Plutôt que de parler de déterminisme ou d'indéterminisme, de réductionnisme ou de holisme, la physique moderne devrait nous amener à parler de "privacité" ou de "publicité" (dans le sens de chose publique). Ce qu'on appelle l'indéterminisme quantique semble s'apparenter à la combinaison d'un indéterminisme et d'un holisme, mais si l'on prend acte de son aspect contextuel, relatif à l'observateur et non pas absolu, il faudrait plutôt parler de chose privé, ou d'opacité du réel. Ainsi l'intrication décrit l'existence d'un monde qui se connait lui même, mais ne nous est pas accessible tant qu'on ne le mesure pas, formant ainsi un tout inséparable et imprévisible de notre point de vue. Elle décrit les contours des existants, de mondes privés et auto-déterminés.

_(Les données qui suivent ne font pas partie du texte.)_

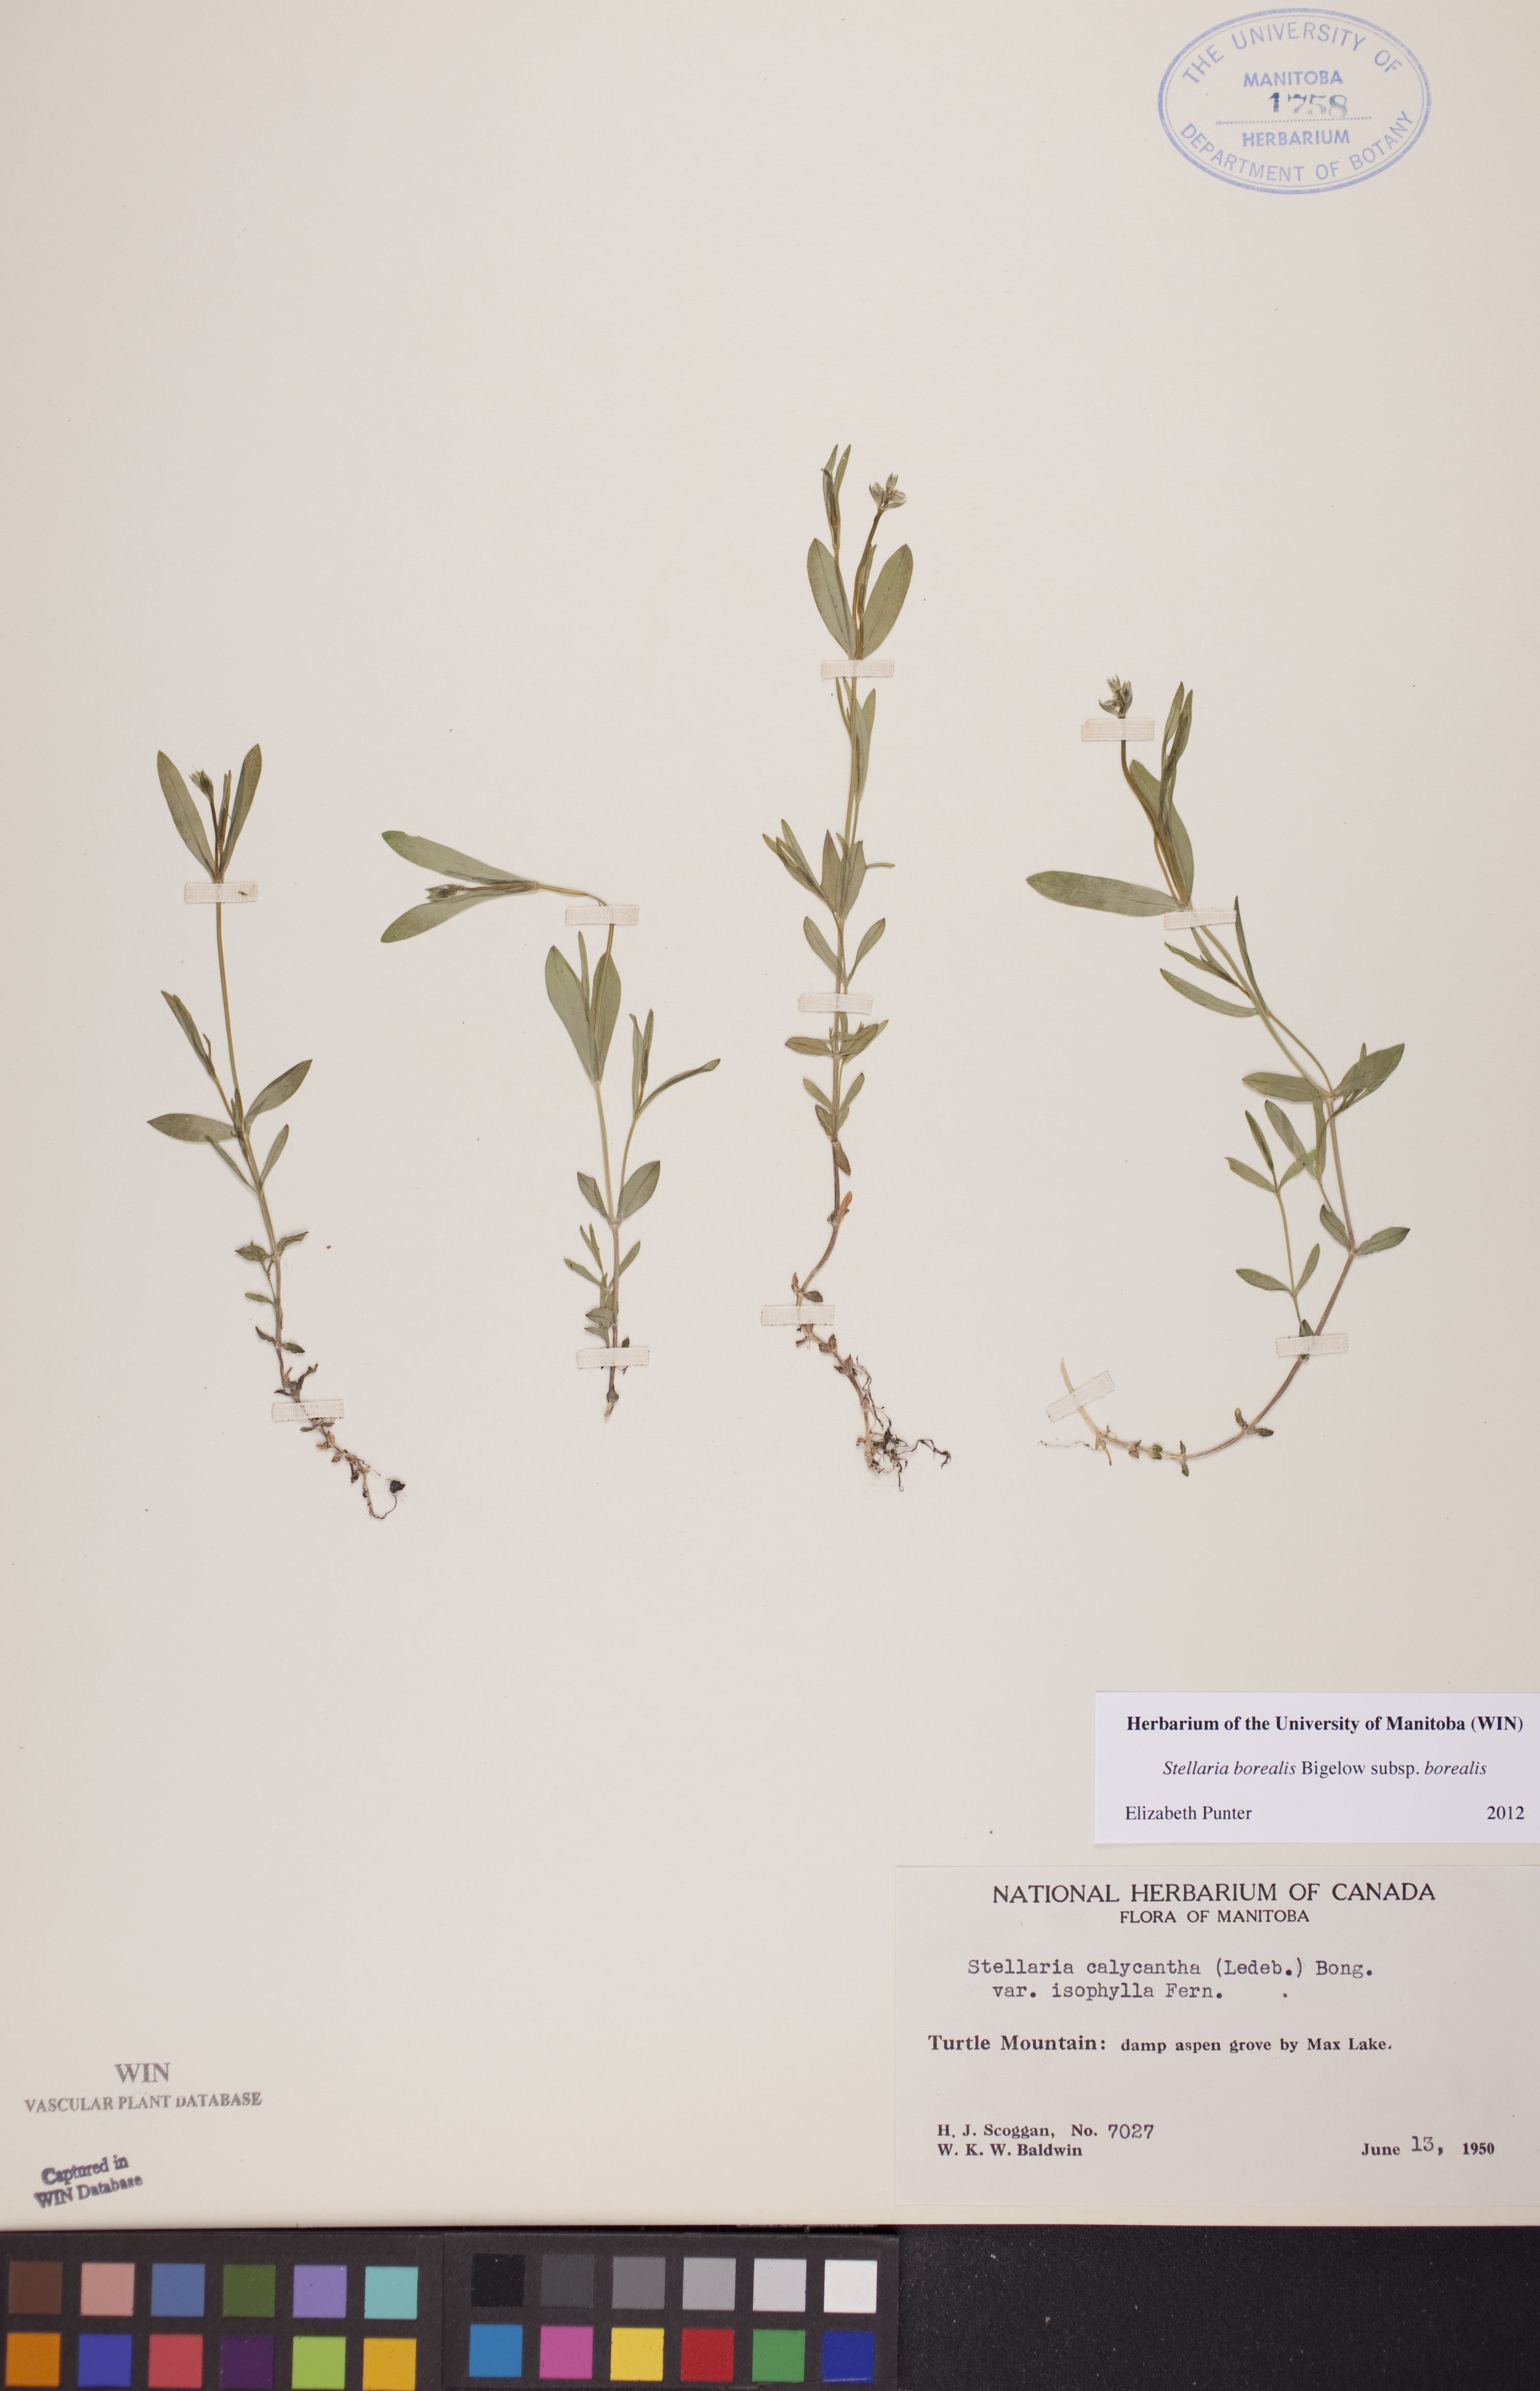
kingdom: Plantae
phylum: Tracheophyta
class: Magnoliopsida
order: Caryophyllales
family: Caryophyllaceae
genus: Stellaria
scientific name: Stellaria borealis
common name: Boreal starwort
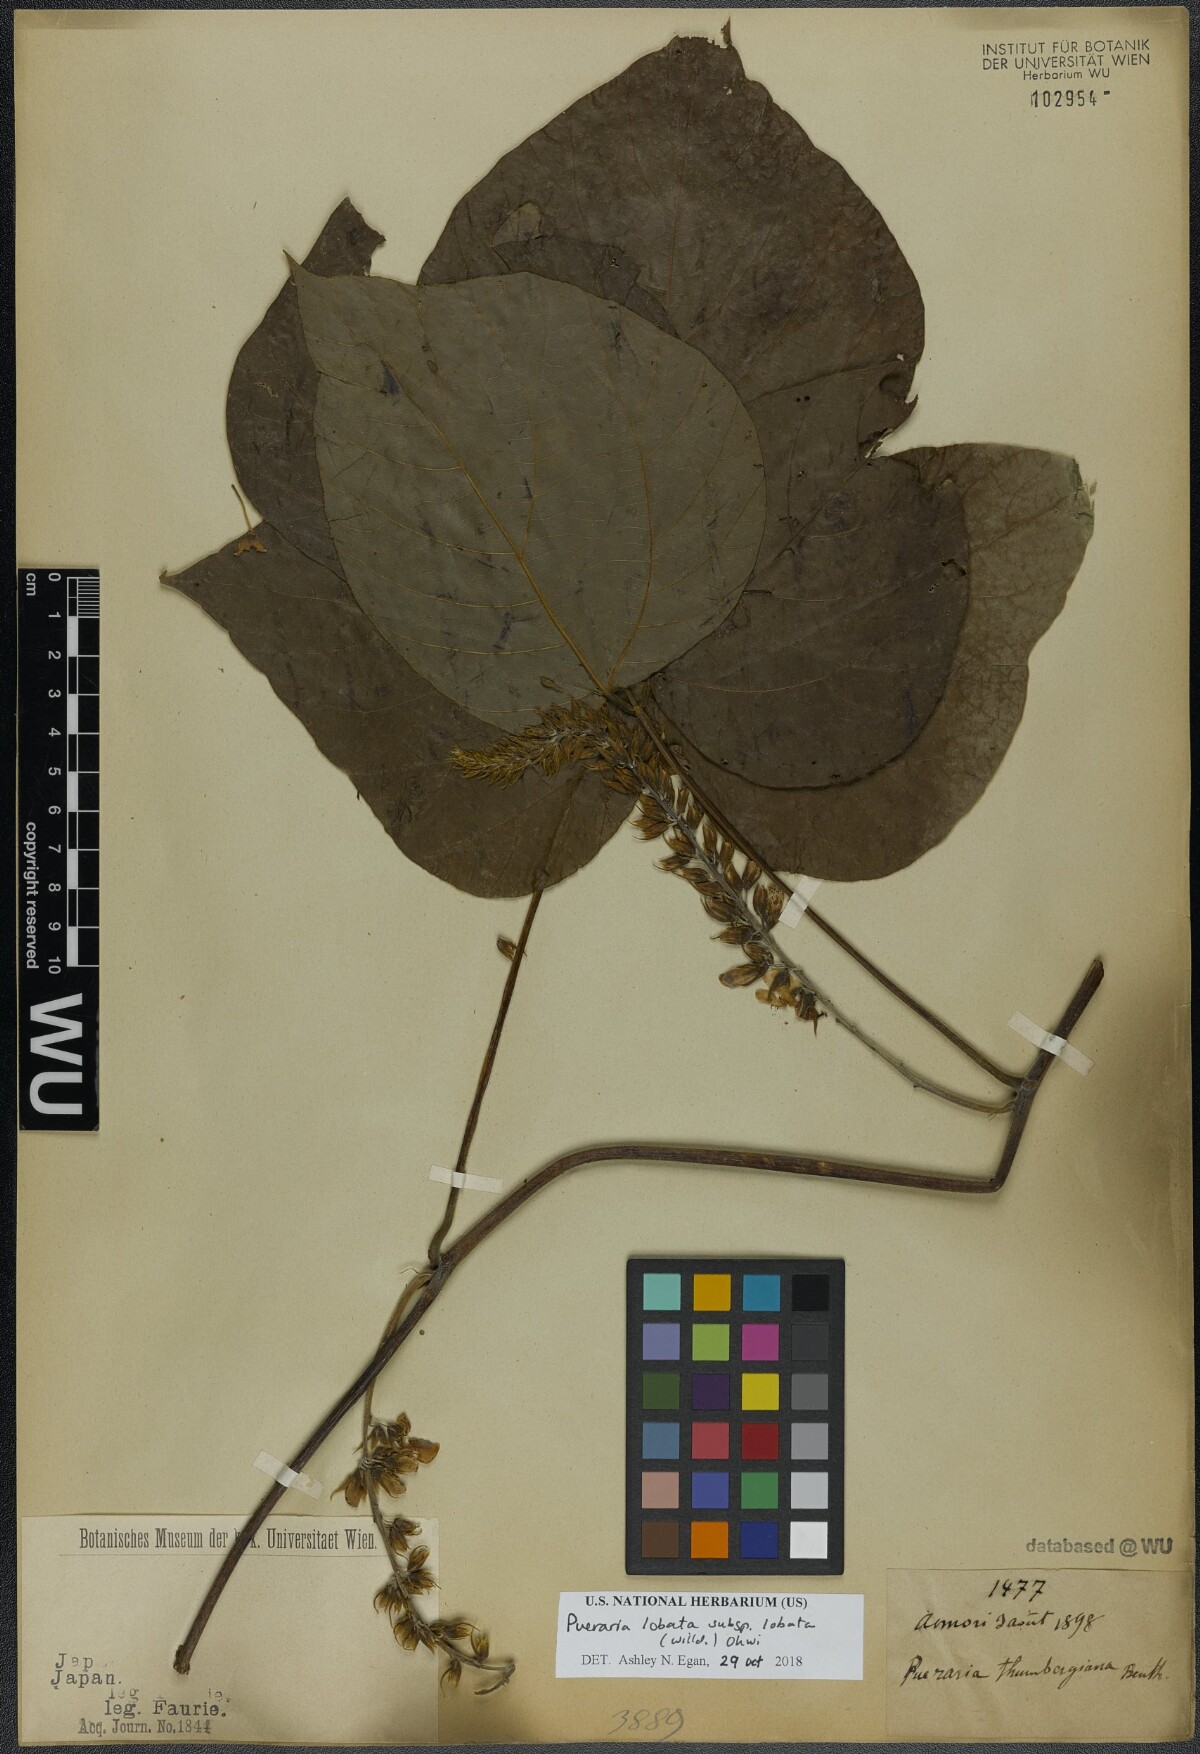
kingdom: Plantae
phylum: Tracheophyta
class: Magnoliopsida
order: Fabales
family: Fabaceae
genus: Pueraria
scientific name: Pueraria montana
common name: Kudzu
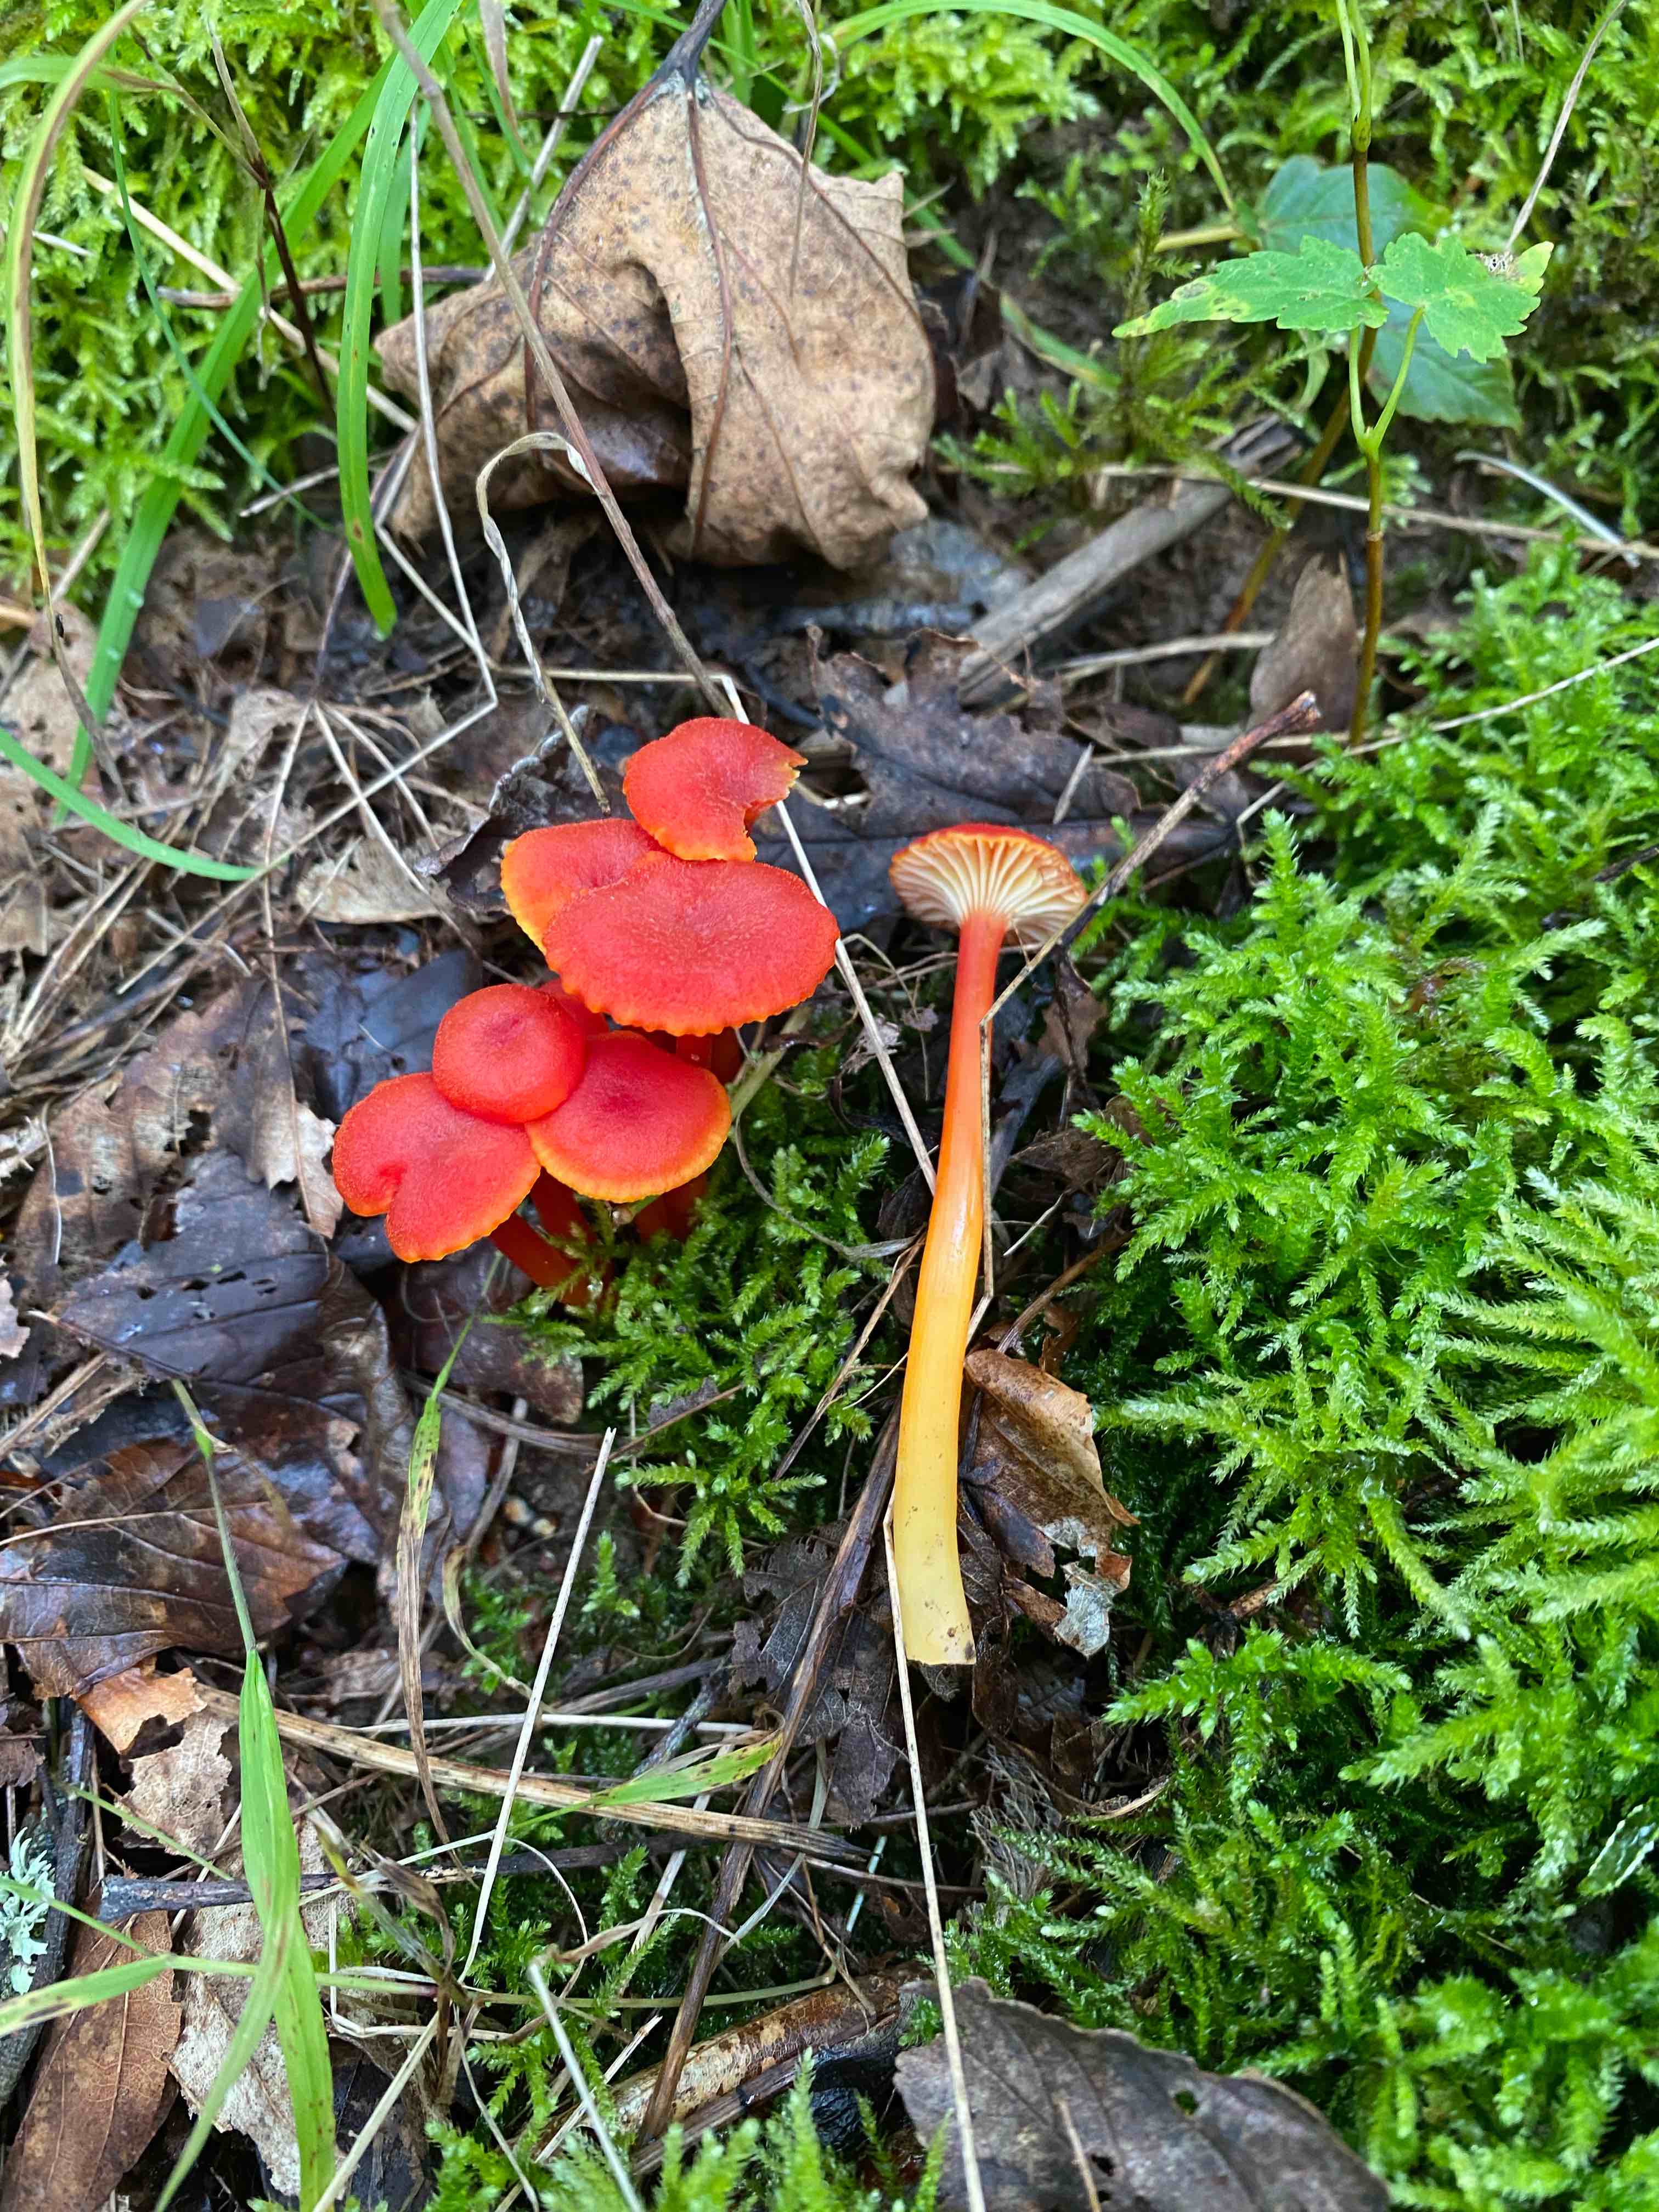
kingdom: Fungi
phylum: Basidiomycota
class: Agaricomycetes
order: Agaricales
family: Hygrophoraceae
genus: Hygrocybe
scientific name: Hygrocybe cantharellus
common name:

Si l'on refuse d'imaginer un monde "déjà là", qu'on refuse en conséquence d'utiliser le vocable "déterminisme", "indéterminisme", "réductionnisme", "holisme" et qu'on parle à la place d'espace privé dans le réel relative au point de vue et aux modes d'accès (il n'existe pas alors à proprement parler d'espace public, mais un emboitement d'espaces privés, une chose étant relativement publique à l'intérieur d'un espace privé), alors on rétablit d'emblée la possibilité de l'existence individuelle dans le monde physique, qui est simplement assimilable à l'existence d'un espace privé. Et alors il n'est plus question de compatibilisme, puisqu'on ne voit plus bien avec quoi il faudrait être compatible ou incompatible, et pour autant rien ne devrait nous amener à nier l'existence du libre arbitre. Ce dernier, en effet, n'a plus rien d'une notion absurde, puisqu'il peut être fondé sur quelque chose, disposer d'une détermination propre, sans pour autant ne pas être libre, puisque cette détermination, n'étant pas publique, ne saurait être une détermination absolue. Enfin pour peu que de tels espaces privés puissent exister à notre échelle dans les systèmes complexes (dans nos cerveaux) et cohabiter avec des déterminismes "publics", ce que laisse penser l'aspect fondamentalement imprévisible de ces systèmes complexes, alors le libre arbitre a toute les chance, en plus de ne pas être absurde, d'exister réellement. En conclusion, refuser l'existence d'un "point de vue de Dieu", c'est rétablir la possibilité de notre existence en tant que points de vue individuels sur le monde.